### PROBLEM STATEMENT
Given the records that follow, return each one verbatim.

** INFORMATION PROVIDED follows **

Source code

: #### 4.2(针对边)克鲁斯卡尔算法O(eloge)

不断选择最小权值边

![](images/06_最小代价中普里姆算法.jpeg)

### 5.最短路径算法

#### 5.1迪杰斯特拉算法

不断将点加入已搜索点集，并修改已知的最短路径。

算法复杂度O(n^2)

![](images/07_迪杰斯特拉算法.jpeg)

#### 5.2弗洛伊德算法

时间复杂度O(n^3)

** End of INFORMATION PROVIDED **

### YOUR RESPONSE
Source code

: #### 4.2(针对边)克鲁斯卡尔算法O(eloge)

不断选择最小权值边

![](images/06_最小代价中普里姆算法.jpeg)

### 5.最短路径算法

#### 5.1迪杰斯特拉算法

不断将点加入已搜索点集，并修改已知的最短路径。

算法复杂度O(n^2)

![](images/07_迪杰斯特拉算法.jpeg)

#### 5.2弗洛伊德算法

时间复杂度O(n^3)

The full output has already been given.